I have Mystery & Nerite snails, I love them both. I personally have not seen my nerite snails eating on a wafer or any veggies. That's not to say they don't when I'm not looking. My Mystery snails on the other hand eat on everything!


----------



## Chevko (Nov 15, 2012)

Honey typically does algae wafers with the occasional hunk of cucumber. She's a black Mystery. I'd say let Nemo finish off the algae in the tank then drop in half a wafer. I have the same exact brand you do and she likes them well enough. With the size she's at now, I drop in a full wafer. For a Zebra, I'd say do only half a wafer to start until you get a grasp on how much it eats every few days. I asked and got no response with how often to feed them, so I'm sticking with about two, three times a week, but Honey's also probably double the size of Nemo. *Shrug.*


----------



## Fin Fancier (Aug 11, 2012)

Thanks for the input. I've heard a lot of mixed reviews on Hikari betta pellets, so I wasn't sure about the Hikari algae wafers. 

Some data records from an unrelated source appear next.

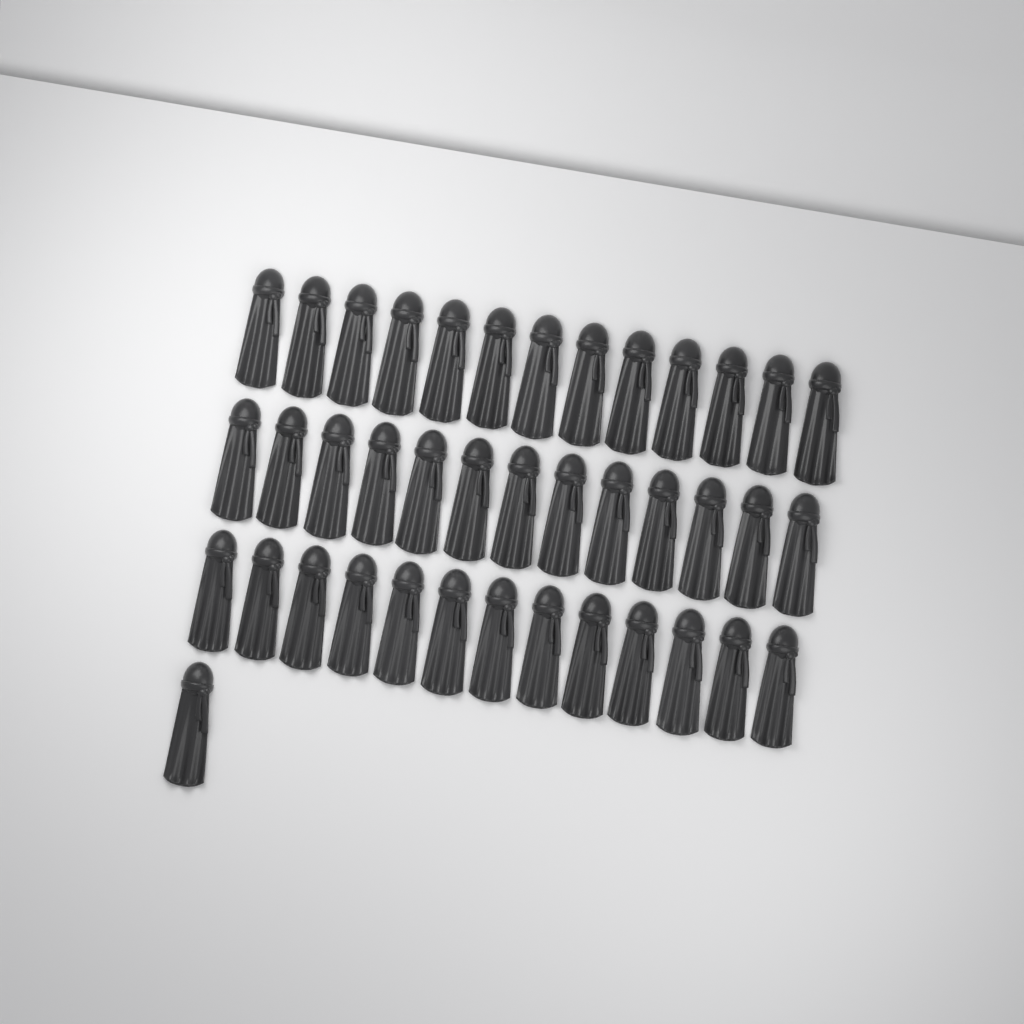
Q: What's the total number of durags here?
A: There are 40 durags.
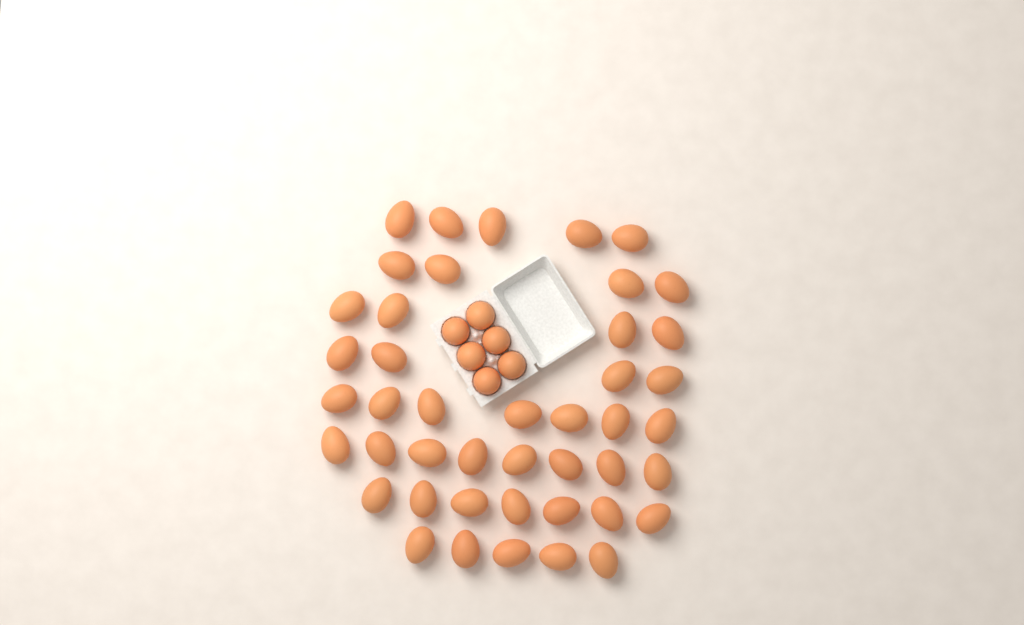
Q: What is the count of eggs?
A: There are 50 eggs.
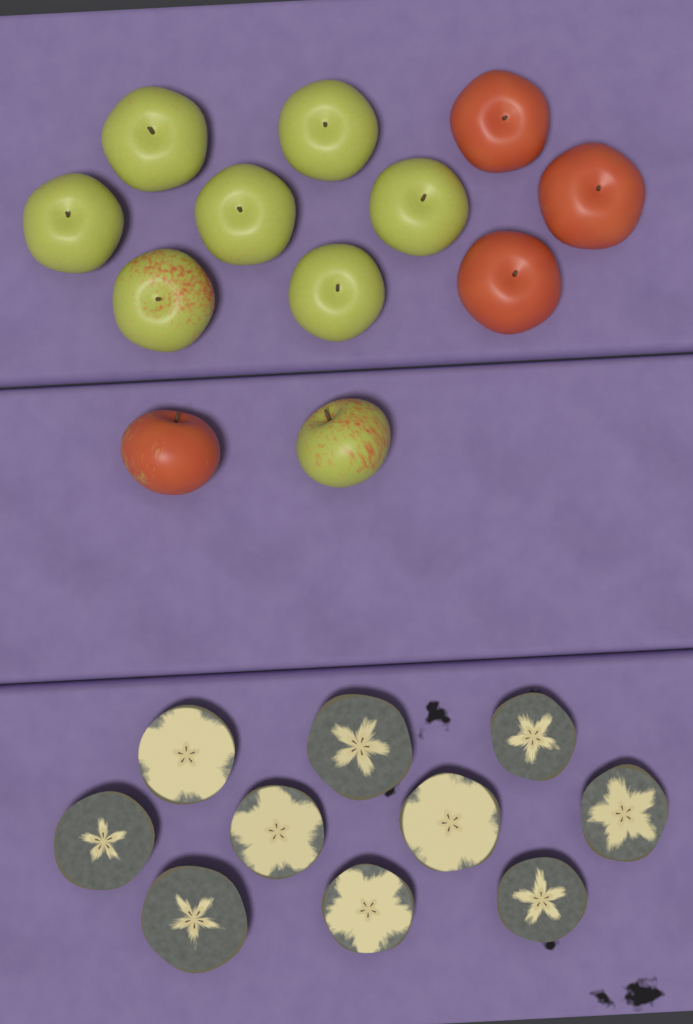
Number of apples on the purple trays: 12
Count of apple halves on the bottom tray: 10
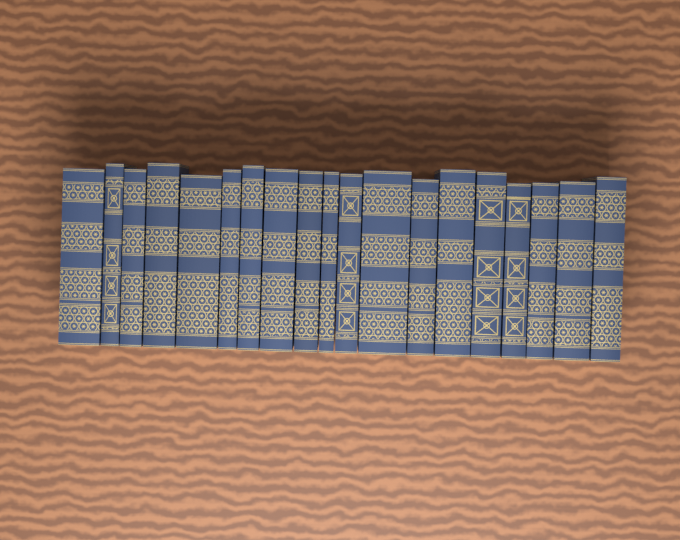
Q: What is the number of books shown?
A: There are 19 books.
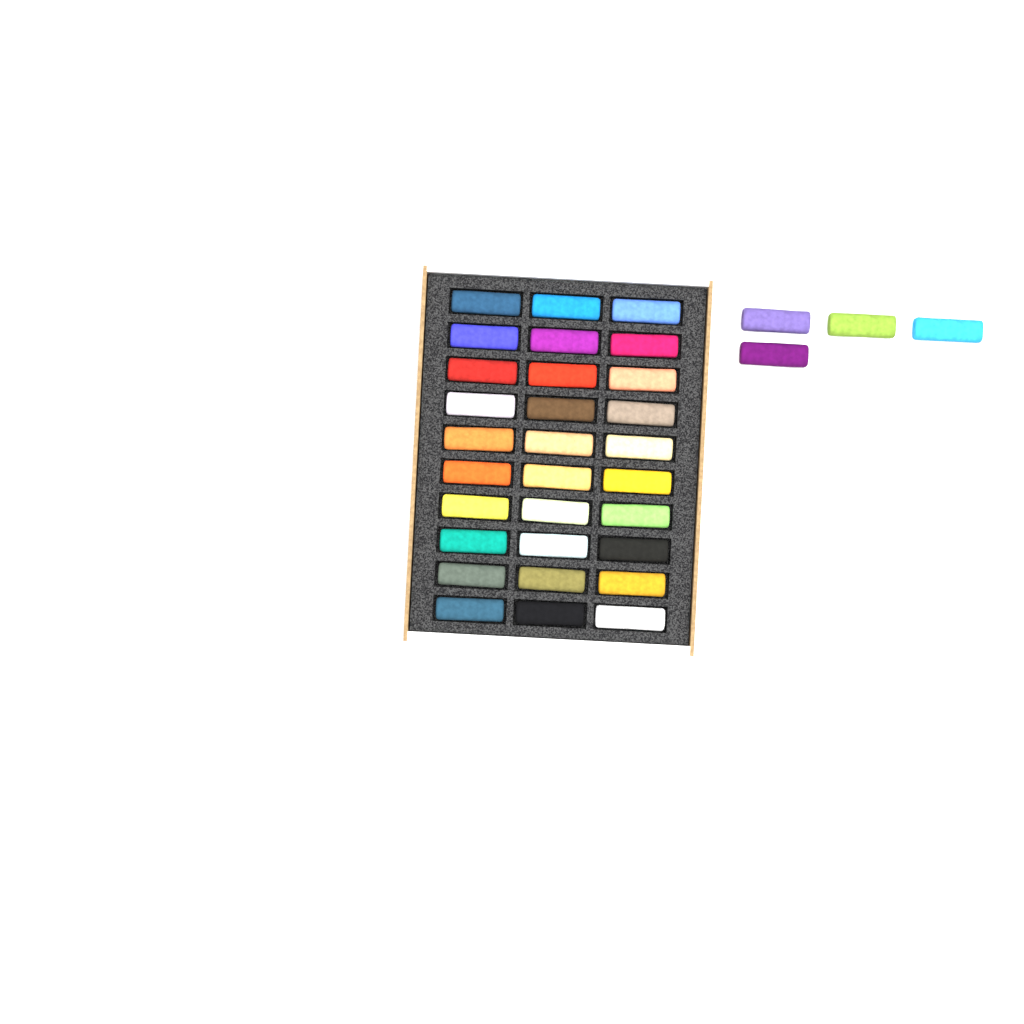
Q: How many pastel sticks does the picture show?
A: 34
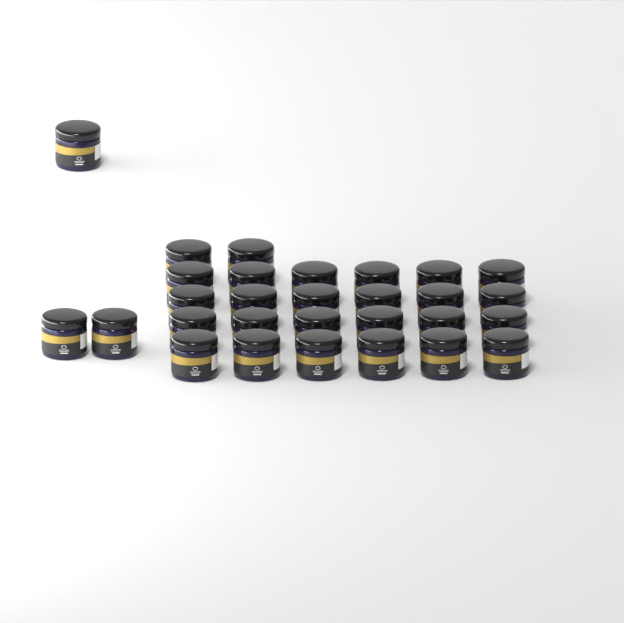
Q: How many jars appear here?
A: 29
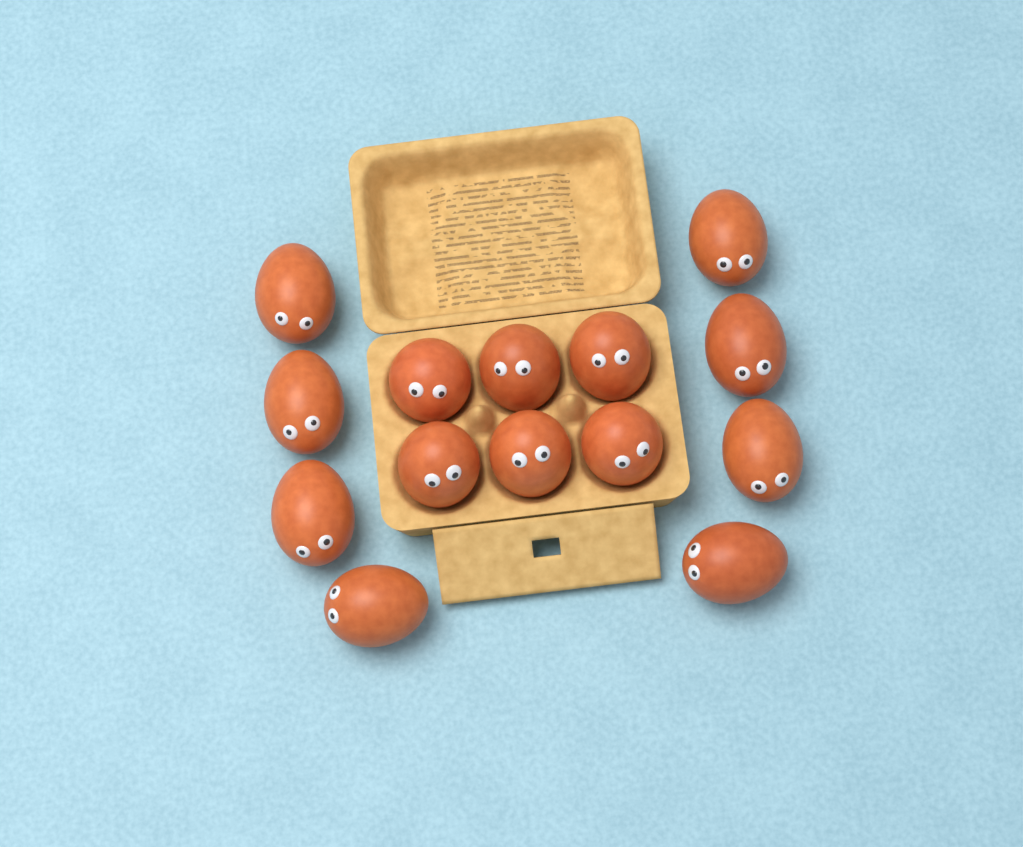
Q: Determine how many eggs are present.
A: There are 14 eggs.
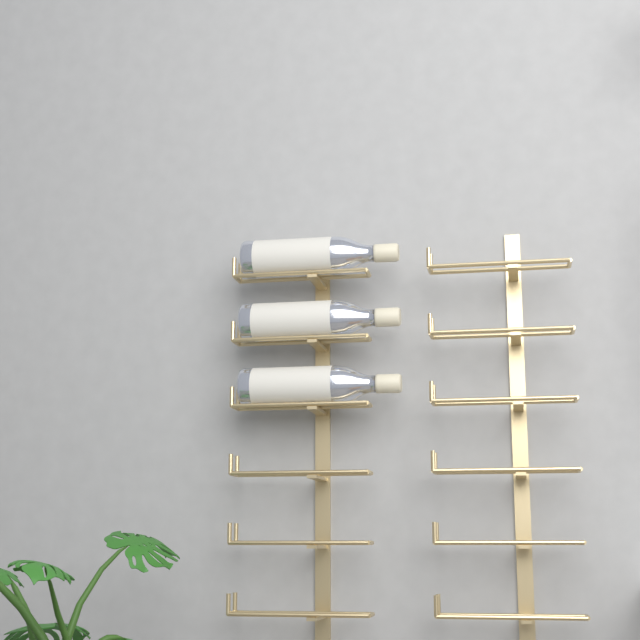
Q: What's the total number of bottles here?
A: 3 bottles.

Find the snail has become my new favorite game. When I find him, inevitably, Gills comes over to flare at him as though to remind me who I should be paying attention to.


----------



## BeautifulBetta123 (Aug 27, 2012)

My apple snails will eat anything XD Freddie or Fred for short eats algae wafers and algae but my five new apple snails that i am getting this weekend for sure! will eat spinach, aquarium plant, green vegetables, and algae wafers! Feed your snail algae wafers even if there is algae, as they should have a choice and it is cool watching them munch on wafers XD


----------



## WolfHhowling (Apr 10, 2013)

Hikari algae wafers are the only ones I buy, they have garlic in them to promote digestive health.

My fish just love them... all my fish lol


----------



## Tikibirds (May 26, 2011)

I have seen my nerite eat the waffers but I dont have much algae in the tank. I put 1/2 of the waffer in there every 2-3 days


----------



## Fin Fancier (Aug 11, 2012)

Do any of you attempt to hide the wafers from the other fish in the tank, or do they generally leave them alone? Gills can be a bit of a piggy. I'm definitely going to have to try sticking some spinach in there for him too.


----------